Photo de famille des participants au lancement autour du ministre des Transports
Le ministre des Transports et de l’Aviation Civile, le Colonel-major Abdourahamane Amadou, a présidé, le samedi 14 février 2026 à Niamey, le lancement des activités de l’ONG Sécurité Routière ‘‘Baní fondo si kou/Hanyar lafiya ba ta da nisa‘’. C’était lors d’une cérémonie solennelle marquée par l’engagement citoyen de cette ONG et qui a enregistré la présence de membres du gouvernement et d’un ancien président de la République.
Dans ses propos préliminaires, le ministre des Transports et de l’Aviation Civile a rappelé l’ampleur du défi que représentent les accidents de la circulation au Niger. « En 2024, notre pays a enregistré 8 019 accidents corporels ayant entraîné 1 106 décès, 4 272 blessés graves, 8 801 blessés légers, soit 4,5% par rapport à 2023 », a-t-il indiqué.
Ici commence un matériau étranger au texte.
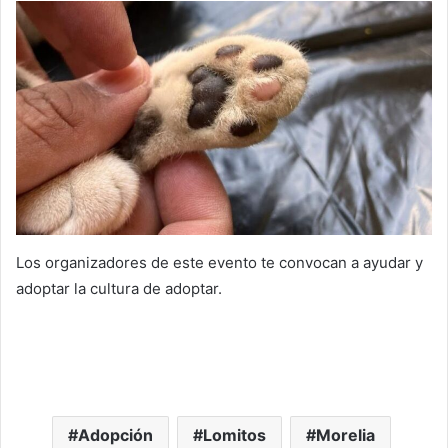
Los organizadores de este evento te convocan a ayudar y
adoptar la cultura de adoptar.
Adopción
Lomitos
Morelia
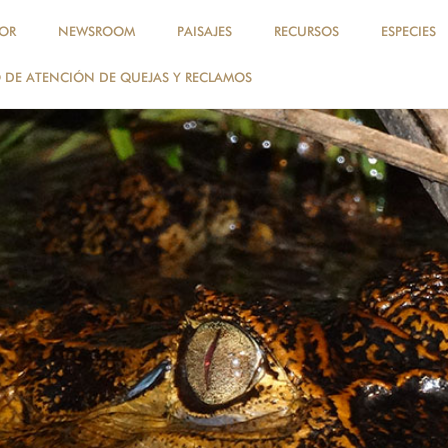
OR
NEWSROOM
PAISAJES
RECURSOS
ESPECIES
DE ATENCIÓN DE QUEJAS Y RECLAMOS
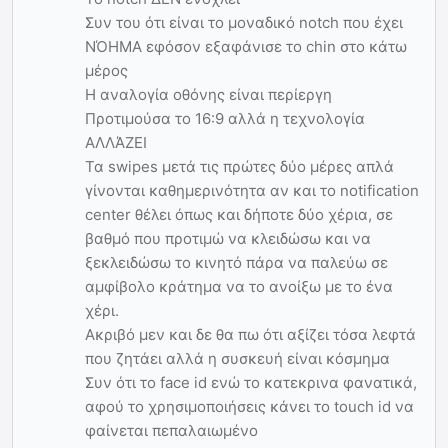
Συν του ότι είναι το μοναδικό notch που έχει
ΝΌΗΜΑ εφόσον εξαφάνισε το chin στο κάτω
μέρος
Η αναλογία οθόνης είναι περίεργη
Προτιμούσα το 16:9 αλλά η τεχνολογία
ΑΛΛΆΖΕΙ
Τα swipes μετά τις πρώτες δύο μέρες απλά
γίνονται καθημερινότητα αν και το notification
center θέλει όπως και δήποτε δύο χέρια, σε
βαθμό που προτιμώ να κλειδώσω και να
ξεκλειδώσω το κινητό πάρα να παλεύω σε
αμφίβολο κράτημα να το ανοίξω με το ένα
χέρι.
Ακριβό μεν και δε θα πω ότι αξίζει τόσα λεφτά
που ζητάει αλλά η συσκευή είναι κόσμημα
Συν ότι το face id ενώ το κατεκρινα φανατικά,
αφού το χρησιμοποιήσεις κάνει το touch id να
φαίνεται πεπαλαιωμένο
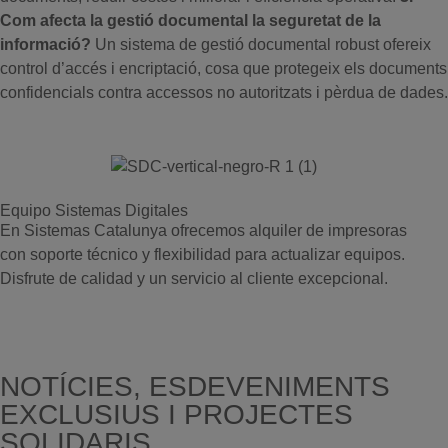
Com afecta la gestió documental la seguretat de la
informació?
Un sistema de gestió documental robust ofereix
control d’accés i encriptació, cosa que protegeix els documents
confidencials contra accessos no autoritzats i pèrdua de dades.
Equipo Sistemas Digitales
En Sistemas Catalunya ofrecemos alquiler de impresoras
con soporte técnico y flexibilidad para actualizar equipos.
Disfrute de calidad y un servicio al cliente excepcional.
NOTÍCIES, ESDEVENIMENTS
EXCLUSIUS I PROJECTES
SOLIDARIS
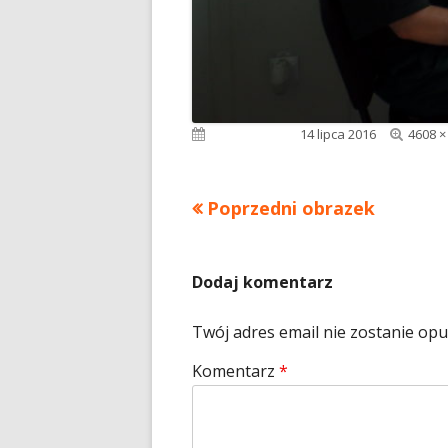
Pełny
Opublikowano
14 lipca 2016
4608 ×
rozmia
Poprzedni obrazek
Dodaj komentarz
Twój adres email nie zostanie op
Komentarz
*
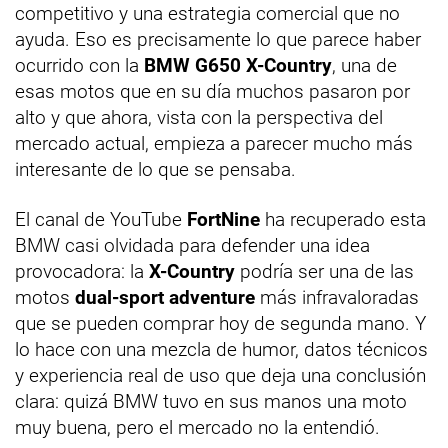
competitivo y una estrategia comercial que no
ayuda. Eso es precisamente lo que parece haber
ocurrido con la
BMW G650 X-Country
, una de
esas motos que en su día muchos pasaron por
alto y que ahora, vista con la perspectiva del
mercado actual, empieza a parecer mucho más
interesante de lo que se pensaba.
El canal de YouTube
FortNine
ha recuperado esta
BMW casi olvidada para defender una idea
provocadora: la
X-Country
podría ser una de las
motos
dual-sport adventure
más infravaloradas
que se pueden comprar hoy de segunda mano. Y
lo hace con una mezcla de humor, datos técnicos
y experiencia real de uso que deja una conclusión
clara: quizá BMW tuvo en sus manos una moto
muy buena, pero el mercado no la entendió.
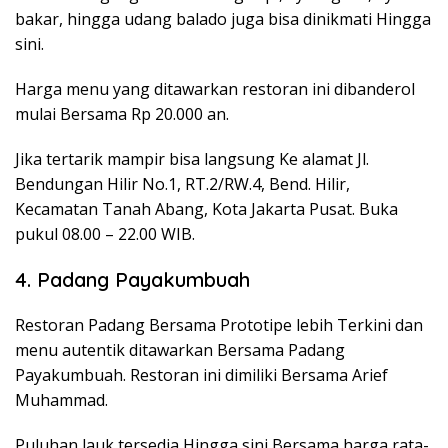
bakar, hingga udang balado juga bisa dinikmati Hingga
sini.
Harga menu yang ditawarkan restoran ini dibanderol
mulai Bersama Rp 20.000 an.
Jika tertarik mampir bisa langsung Ke alamat Jl.
Bendungan Hilir No.1, RT.2/RW.4, Bend. Hilir,
Kecamatan Tanah Abang, Kota Jakarta Pusat. Buka
pukul 08.00 – 22.00 WIB.
4. Padang Payakumbuah
Restoran Padang Bersama Prototipe lebih Terkini dan
menu autentik ditawarkan Bersama Padang
Payakumbuah. Restoran ini dimiliki Bersama Arief
Muhammad.
Puluhan lauk tersedia Hingga sini Bersama harga rata-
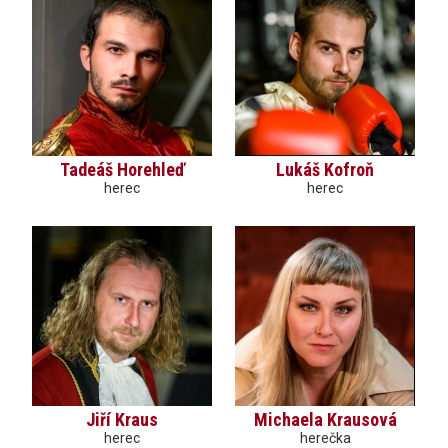
Tadeáš Horehleď
Lukáš Kofroň
herec
herec
Jiří Kraus
Michaela Krausová
herec
herečka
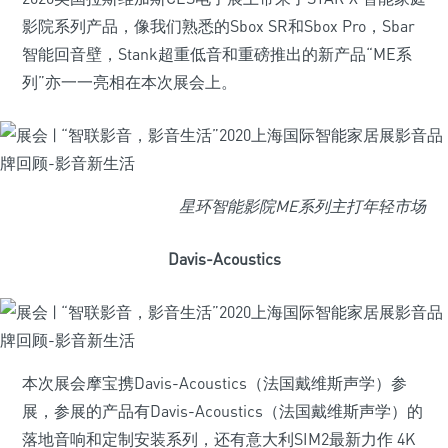
影院系列产品，像我们熟悉的Sbox SR和Sbox Pro，Sbar
智能回音壁，Stank超重低音和重磅推出的新产品“ME系
列”亦一一亮相在本次展会上。
星环智能影院ME系列主打年轻市场
Davis-Acoustics
本次展会摩宝携Davis-Acoustics（法国戴维斯声学）参
展，参展的产品有Davis-Acoustics（法国戴维斯声学）的
落地音响和定制安装系列，还有意大利SIM2最新力作 4K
La communauté internationale, a poursuivi le ministre, a mis en place des cadres ambitieux, notamment la Décennie d’Action pour la Sécurité Routière 2021-2030 visant à réduire d’au moins 50% le nombre de décès et de blessures. A l’échelle continentale, a-t-il dit, l’Union Africaine a institué, adopté et mis en place l’Observatoire Africain de la Sécurité Routière.
Le Colonel-major Abdourahamane Amadou a souligné qu’au plan national, le Gouvernement du Niger ne ménage aucun effort pour inverser durablement la tendance. « Conformément à la directive communautaire de l’UEMOA, le Gouvernement a créé I’ANISER, chargée d’élaborer et de mettre en œuvre la politique nationale de sécurité routière », a-t-il annoncé , en ajoutant que les principales causes des accidents de la route sont l’excès de vitesse, le non-respect de la signalisation, le refus de priorité, le dépassement dangereux, l’usage du téléphone au volant, le non-port de la ceinture ou du casque, la surcharge des véhicules, entre autres.
Le ministre des Transports et de l’Aviation Civile a saisi le moment pour alerter sur les risques encourus par les usagers des routes. « Chaque jour, des vies sont brisées sur nos routes ; excès de vitesse, surcharge, téléphone au volant… Ces comportements tuent. Respecter les règles, c’est protéger votre vie et celle des autres. Sur la route, la discipline sauve », a-t-il plaidé, avant d’appeler les jeunes à porter leurs casques et à éviter de dépasser les limites de vitesse autorisées sur les voies.
Le Colonel-major Abdourahamane Amadou a aussi annoncé que le gouvernement renforcera les contrôles, modernisera les équipements, et appliquera les sanctions avec fermeté. « Nous faisons de l’année 2026 une année de discipline routière, avec des actions permanentes de prévention, de sensibilisation, de contrôle et de formation. Notre objectif est de réduire de 30% le nombre de personnes tuées, 50% le nombre d’accidents, et atteindre 100% de port du casque homologué sur tout le territoire », a-t-il expliqué.
Pour sa part, le président du Bureau Exécutif National de l’ONG Sécurité Routière ‘’Bani Fondo Si kou ‘’, M. Ousseini Koudize, a affirmé qu’en cette ère de Refondation, la sécurité routière doit être une priorité nationale et non une option. Les accidents de la circulation, a-t-il insisté, fragilisent le capital humain. Selon lui, la cible prioritaire de son ONG demeure les titulaires du permis de conduire qui méconnaissent néanmoins les règles de la circulation routière, ainsi que les cyclistes et les jeunes motocyclistes souvent non détenteurs du permis de catégorie, grâce notamment au projet « A l’Auto-Ecole ». A travers des mises en scène, les automobilistes, motocyclistes, cyclistes et le grand public vont revisiter ou découvrir le code de la route », a-t-il déclaré. L’ONG ‘’Bani fondo si kou / Hanyar lafiya ba ta da nisa ‘’, a déclaré M. Ousseini Koudize, reste « fermement convaincue que c’est par l’alliance de la sensibilisation pédagogique et de la fermeté de la loi » que les routes seront des chemins de vie, et non des sentiers.